Leader of newly merged organization talks about its main goal: improve health outcomes in the Rochester-Finger Lakes region
By Mike Costanza
On Feb. 9, two nonprofits that have guided health care in the Finger Lakes region for decades announced their decision to combine. The Finger Lakes Performing Provider System and Common Ground Health-Rochester RHIO will become one on April 1.
FLPPS is a network of clinical and community-based providers that work together to transform and improve healthcare delivery and the health of the population. Common Ground Health-Rochester RHIO (Regional Health Information Organization) combines expertise in health research and planning with an electronic health information exchange that allows medical providers around the region to securely share patient information.

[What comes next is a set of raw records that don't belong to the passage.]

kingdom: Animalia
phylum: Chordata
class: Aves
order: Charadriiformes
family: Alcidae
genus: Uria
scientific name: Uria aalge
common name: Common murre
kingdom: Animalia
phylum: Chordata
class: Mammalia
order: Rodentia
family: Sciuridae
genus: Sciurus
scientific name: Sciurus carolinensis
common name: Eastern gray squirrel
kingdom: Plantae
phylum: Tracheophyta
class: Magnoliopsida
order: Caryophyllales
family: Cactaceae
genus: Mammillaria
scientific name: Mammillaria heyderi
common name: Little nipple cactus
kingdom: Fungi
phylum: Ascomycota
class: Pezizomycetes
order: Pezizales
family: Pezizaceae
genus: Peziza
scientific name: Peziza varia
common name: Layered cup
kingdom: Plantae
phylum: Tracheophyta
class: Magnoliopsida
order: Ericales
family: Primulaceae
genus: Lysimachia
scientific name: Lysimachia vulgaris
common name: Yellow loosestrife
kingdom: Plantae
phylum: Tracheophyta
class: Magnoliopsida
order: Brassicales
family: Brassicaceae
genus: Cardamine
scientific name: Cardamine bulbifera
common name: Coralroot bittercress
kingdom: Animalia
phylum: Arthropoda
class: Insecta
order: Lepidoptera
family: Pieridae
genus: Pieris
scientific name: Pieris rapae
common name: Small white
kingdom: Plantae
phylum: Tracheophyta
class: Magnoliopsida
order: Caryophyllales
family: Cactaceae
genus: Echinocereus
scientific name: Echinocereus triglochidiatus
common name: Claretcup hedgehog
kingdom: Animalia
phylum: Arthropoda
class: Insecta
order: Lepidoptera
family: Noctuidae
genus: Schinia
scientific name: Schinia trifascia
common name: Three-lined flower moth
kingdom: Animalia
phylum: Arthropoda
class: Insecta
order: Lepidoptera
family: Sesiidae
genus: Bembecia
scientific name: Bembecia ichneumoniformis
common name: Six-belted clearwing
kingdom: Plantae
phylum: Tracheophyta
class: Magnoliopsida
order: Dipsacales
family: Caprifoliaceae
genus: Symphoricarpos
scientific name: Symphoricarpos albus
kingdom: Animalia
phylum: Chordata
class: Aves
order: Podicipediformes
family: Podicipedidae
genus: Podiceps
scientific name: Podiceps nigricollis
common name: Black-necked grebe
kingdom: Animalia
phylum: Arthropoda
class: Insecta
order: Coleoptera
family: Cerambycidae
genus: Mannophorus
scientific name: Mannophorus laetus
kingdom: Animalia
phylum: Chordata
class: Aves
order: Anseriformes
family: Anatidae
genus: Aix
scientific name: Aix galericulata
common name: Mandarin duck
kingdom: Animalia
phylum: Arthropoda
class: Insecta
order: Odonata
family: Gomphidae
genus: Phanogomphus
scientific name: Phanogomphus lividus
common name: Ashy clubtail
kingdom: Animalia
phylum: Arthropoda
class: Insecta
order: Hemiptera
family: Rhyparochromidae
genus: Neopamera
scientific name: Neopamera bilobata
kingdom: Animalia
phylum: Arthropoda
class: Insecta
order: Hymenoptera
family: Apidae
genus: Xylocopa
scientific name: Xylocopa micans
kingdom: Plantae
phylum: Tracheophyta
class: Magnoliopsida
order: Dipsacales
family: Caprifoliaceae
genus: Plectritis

Until a name is picked for the new organization, it will be referred to as the “combined entity.”
The two nonprofits’ boards jointly named FLPPS CEO Carol Tegas to head the combined entity.
Tegas, who has spent more than 35 years in healthcare and nonprofit strategic planning and governance, spoke to In Good Health about the new nonprofit, its challenges and the benefits it could provide to the 14 counties it serves in the Finger Lakes region. She is scheduled to start her new job on April 1, when the combined entity is expected to begin operating.
Q. What will the combined entity’s mission be, in general terms?
A. Essentially, what we aim to do overall is improve health outcomes in the region. The concept is to pursue and be successful at regional health improvement and regional health equity improvement because you can’t have one without the other. We want to address the systems, the policies, the current practices, all the barriers that prevent people from achieving their best health. Those include physical health, behavioral health and social factors, and looking at them from a whole-person perspective and trying to address those barriers, focusing on the more historically underserved populations.
Q. What drove the desire to combine the two nonprofits in order to meet these goals?
A. We have worked together across the three organizations for many years and it has long been recognized that our missions very much are aligned. In fact, over the years, as we worked together, I think that we’ve all recognized all along that there is a really strong synergy across the organizations. FLPPS being able to take advantage of the technical expertise and the data exchange expertise that Rochester RHIO has. Rochester RHIO has been able to take advantage of FLPPS’s footprint and we have very deep relationships with partner providers all across the region. Common Ground Health also has had the ability to take advantage of the FLPP’s what I call “implementation engine.” So, the boards came together and the stars aligned, frankly.
Q. What are some of the challenges the combined entity will face in the coming years?
A. The health disparities that have been plaguing our 14 counties have been going on for many years. They have been exacerbated after COVID-19 and heightened political and social pressures and so it’s very important and essential that we come together and join forces on identifying what those priority outcomes are that we need to improve. Another thing that has long been a challenge is the low reimbursement rates for providers, which also then leads to workforce challenges in the healthcare space. But the newest challenge for our region is the federal Medicaid changes that are going to happen very shortly around recertifying for Medicaid every six months and the new work requirements.
Q. Medicaid pays for free or low-cost health care for qualified low-income, middle class and elderly people. How might the combined entity save them from being dropped from that public health insurance program?
A. We have already started to bring together partners from across the region, who may or may not be working together, identifying in each county what the public health departments, the departments of human services are doing to educate the community and put in place mitigating tools and education so that people can avoid being dropped off. That will be informed by data and that will also require on-the-ground community engagement, data analytics, all of the things that we bring as strengths to the combined entity. We look at what the best practices are and try to replicate those and help the providers do that. Right now, for example, Monroe County is just doing an incredible amount of work that the rural community might need.
Q. Common Ground Health-Rochester RHIO and FLPPS combined have 111 employees. Is that going to remain the case once the combined entity opens its doors?
A. We’re not making any sudden moves and any moves that we would make moving forward would be a result of the changes in our programming and/or the changes in our funding, which all nonprofits have to consider.